Can spending less on legacy systems impact your ability to move a digital transformation agenda forward? While staying current may seem a low priority in an age where moving to cloud technologies is on the front burner, the decisions you make now about your legacy investments can drastically affect the future of your IT organization.
For example, perhaps your ERP system is several releases behind what is current in the marketplace, or so far behind that there is no upgrade path available. As this chronic underspend on legacy systems accumulates, this creates technical debt, says Barry Brunsman, principal, CIO Advisory at KPMG.
“In order to close the gap and make your technical environment current, you have to spend,” he explains. “You have to create currency before you can even begin to add function or other architectural features.”

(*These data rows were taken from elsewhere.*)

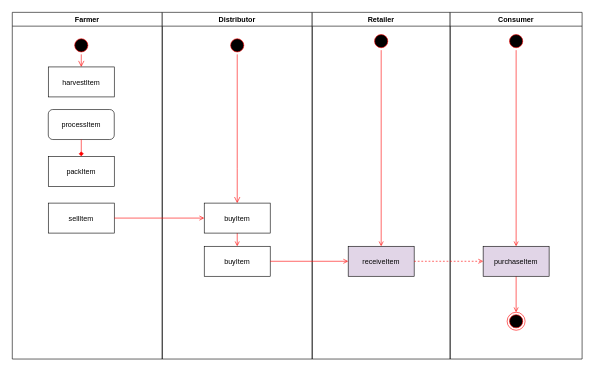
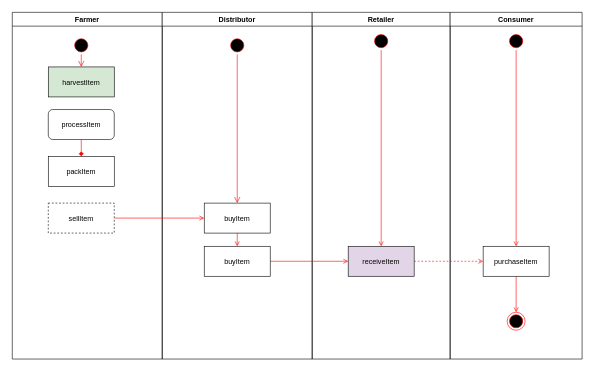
  <mxCell id="0" />
  <mxCell id="1" parent="0" />
  <mxCell id="2" value="Farmer" style="swimlane;whiteSpace=wrap" parent="1" vertex="1"><mxGeometry x="20" y="20" width="250" height="578" as="geometry" /></mxCell>
  <mxCell id="3" value="" style="ellipse;shape=startState;fillColor=#000000;strokeColor=#ff0000;" parent="2" vertex="1"><mxGeometry x="100" y="40" width="30" height="30" as="geometry" /></mxCell>
  <mxCell id="4" value="" style="edgeStyle=elbowEdgeStyle;elbow=horizontal;verticalAlign=bottom;endArrow=open;endSize=8;strokeColor=#FF0000;endFill=1;rounded=0;exitX=0.5;exitY=1;exitDx=0;exitDy=0;" parent="2" source="3" target="5" edge="1"><mxGeometry x="100" y="40" as="geometry"><mxPoint x="115" y="110" as="targetPoint" /></mxGeometry></mxCell>
- <mxCell id="5" value="harvestItem" style="" parent="2" vertex="1"><mxGeometry x="60" y="91" width="110" height="50" as="geometry" /></mxCell>
+ <mxCell id="5" value="harvestItem" style="fillColor=#d5e8d4;" parent="2" vertex="1"><mxGeometry x="60" y="91" width="110" height="50" as="geometry" /></mxCell>
  <mxCell id="6" value="processItem" style="rounded=1;" parent="2" vertex="1"><mxGeometry x="60" y="162" width="110" height="50" as="geometry" /></mxCell>
  <mxCell id="7" value="packItem" style="" parent="2" vertex="1"><mxGeometry x="60" y="240" width="110" height="50" as="geometry" /></mxCell>
  <mxCell id="8" value="" style="endArrow=diamond;strokeColor=#FF0000;endFill=1;rounded=0;" parent="2" source="6" target="7" edge="1"><mxGeometry relative="1" as="geometry" /></mxCell>
- <mxCell id="9" value="sellItem" style="" vertex="1" parent="2"><mxGeometry x="60" y="318" width="110" height="50" as="geometry" /></mxCell>
+ <mxCell id="9" value="sellItem" style="dashed=1;" vertex="1" parent="2"><mxGeometry x="60" y="318" width="110" height="50" as="geometry" /></mxCell>
  <mxCell id="10" value="Distributor" style="swimlane;whiteSpace=wrap" parent="1" vertex="1"><mxGeometry x="270" y="20" width="250" height="578" as="geometry" /></mxCell>
  <mxCell id="11" value="" style="ellipse;shape=startState;fillColor=#000000;strokeColor=#ff0000;" parent="10" vertex="1"><mxGeometry x="110" y="40" width="30" height="30" as="geometry" /></mxCell>
  <mxCell id="12" value="" style="elbow=horizontal;verticalAlign=bottom;endArrow=open;endSize=8;strokeColor=#FF0000;endFill=1;rounded=0;edgeStyle=orthogonalEdgeStyle;" parent="10" source="11" target="14" edge="1"><mxGeometry x="40" y="20" as="geometry"><mxPoint x="75" y="110" as="targetPoint" /><Array as="points"><mxPoint x="125" y="260" /><mxPoint x="125" y="260" /></Array></mxGeometry></mxCell>
  <mxCell id="13" style="edgeStyle=orthogonalEdgeStyle;rounded=0;orthogonalLoop=1;jettySize=auto;html=1;exitX=0.5;exitY=1;exitDx=0;exitDy=0;entryX=0.5;entryY=0;entryDx=0;entryDy=0;endArrow=open;endFill=0;strokeColor=#FF0000;" edge="1" parent="10" source="14" target="15"><mxGeometry relative="1" as="geometry" /></mxCell>
  <mxCell id="14" value="buyItem" style="" parent="10" vertex="1"><mxGeometry x="70" y="318" width="110" height="50" as="geometry" /></mxCell>
  <mxCell id="15" value="buyItem" style="" vertex="1" parent="10"><mxGeometry x="70" y="390" width="110" height="50" as="geometry" /></mxCell>
  <mxCell id="16" value="Retailer" style="swimlane;whiteSpace=wrap" parent="1" vertex="1"><mxGeometry x="520" y="20" width="230" height="578" as="geometry" /></mxCell>
  <mxCell id="17" value="receiveItem" style="fillColor=#e1d5e7;" vertex="1" parent="16"><mxGeometry x="60" y="390" width="110" height="50" as="geometry" /></mxCell>
  <mxCell id="18" style="edgeStyle=orthogonalEdgeStyle;rounded=0;orthogonalLoop=1;jettySize=auto;html=1;entryX=0.5;entryY=0;entryDx=0;entryDy=0;endArrow=open;endFill=0;strokeColor=#FF0000;" edge="1" parent="16" source="19" target="17"><mxGeometry relative="1" as="geometry" /></mxCell>
  <mxCell id="19" value="" style="ellipse;shape=startState;fillColor=#000000;strokeColor=#ff0000;" vertex="1" parent="16"><mxGeometry x="100" y="33" width="30" height="30" as="geometry" /></mxCell>
  <mxCell id="20" value="" style="endArrow=open;strokeColor=#FF0000;endFill=1;rounded=0;exitX=1;exitY=0.5;exitDx=0;exitDy=0;" parent="1" source="9" target="14" edge="1"><mxGeometry relative="1" as="geometry" /></mxCell>
  <mxCell id="21" value="Consumer" style="swimlane;whiteSpace=wrap;startSize=23;" vertex="1" parent="1"><mxGeometry x="750" y="20" width="220" height="578" as="geometry" /></mxCell>
  <mxCell id="22" style="edgeStyle=orthogonalEdgeStyle;rounded=0;orthogonalLoop=1;jettySize=auto;html=1;exitX=0.5;exitY=1;exitDx=0;exitDy=0;entryX=0.5;entryY=0;entryDx=0;entryDy=0;endArrow=open;endFill=0;strokeColor=#FF0000;" edge="1" parent="21" source="23" target="25"><mxGeometry relative="1" as="geometry" /></mxCell>
  <mxCell id="23" value="" style="ellipse;shape=startState;fillColor=#000000;strokeColor=#ff0000;" vertex="1" parent="21"><mxGeometry x="95" y="33" width="30" height="30" as="geometry" /></mxCell>
  <mxCell id="24" style="edgeStyle=orthogonalEdgeStyle;rounded=0;orthogonalLoop=1;jettySize=auto;html=1;entryX=0.5;entryY=0;entryDx=0;entryDy=0;endArrow=open;endFill=0;strokeColor=#FF0000;" edge="1" parent="21" source="25" target="26"><mxGeometry relative="1" as="geometry" /></mxCell>
- <mxCell id="25" value="purchaseItem" style="fillColor=#e1d5e7;" vertex="1" parent="21"><mxGeometry x="55" y="390" width="110" height="50" as="geometry" /></mxCell>
+ <mxCell id="25" value="purchaseItem" style="" vertex="1" parent="21"><mxGeometry x="55" y="390" width="110" height="50" as="geometry" /></mxCell>
  <mxCell id="26" value="" style="ellipse;shape=endState;fillColor=#000000;strokeColor=#ff0000" parent="21" vertex="1"><mxGeometry x="95" y="500" width="30" height="30" as="geometry" /></mxCell>
  <mxCell id="27" style="edgeStyle=orthogonalEdgeStyle;rounded=0;orthogonalLoop=1;jettySize=auto;html=1;exitX=1;exitY=0.5;exitDx=0;exitDy=0;endArrow=open;endFill=0;strokeColor=#FF0000;entryX=0;entryY=0.5;entryDx=0;entryDy=0;" edge="1" parent="1" source="15" target="17"><mxGeometry relative="1" as="geometry"><mxPoint x="570" y="435" as="targetPoint" /></mxGeometry></mxCell>
  <mxCell id="28" style="edgeStyle=orthogonalEdgeStyle;rounded=0;orthogonalLoop=1;jettySize=auto;html=1;exitX=1;exitY=0.5;exitDx=0;exitDy=0;entryX=0;entryY=0.5;entryDx=0;entryDy=0;endArrow=open;endFill=0;strokeColor=#FF0000;dashed=1;" edge="1" parent="1" source="17" target="25"><mxGeometry relative="1" as="geometry" /></mxCell>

Technical debt can also accumulate by spending money on the wrong things, because of timeline pressures or not understanding new technologies enough, adds Priya Emmanuel, managing director of cloud strategy and transformation at KPMG. “People make poor choices that create more costs for them in the long run,” she explains. “For large complex organizations, silos and shadow IT serve to add more technical debt with no accountability for paying it down.”
In order to support digital transformation, decisions must be made to pay down technical debt as a precursor to enabling some of the value business partners are expecting, says Brunsman: “Is the organization’s architecture anywhere close to what it needs to be to support emerging functional needs? The answer is almost always no, so there’s some amount of investment that’s required just to catch them up.”
This is particularly essential to succeed with cloud migration, says Emmanuel. Cloud is a technology that can enable digital transformation while also making both the application and infrastructure side current. But over the past 10 years, as cloud technology has evolved, companies often rush their efforts, thinking they can pay down their technical debt simply by moving to the cloud.
“What we’ve seen is that’s not how it works — you can’t put everything you have today on the cloud and think that somehow you can get rid of your current infrastructure debt,” she explains. Instead, organizations must be very thoughtful about their current technical debt and think about how to reconfigure the workload that you’re moving to the cloud. “If you haven’t really thought about it, you end up keeping your current infrastructure and adding a cost layer on top.”
On the one hand, the cloud offers the possibility for them to substantially pay down technical debt, adds Brunsman. “But they don’t understand at the application level what sort of decisions they need to take or changes they need to make, so they do some lifting and shifting of technology into a cloud situation,” he says. The result is new technical debt because now they need to fix something else in order to capture business value.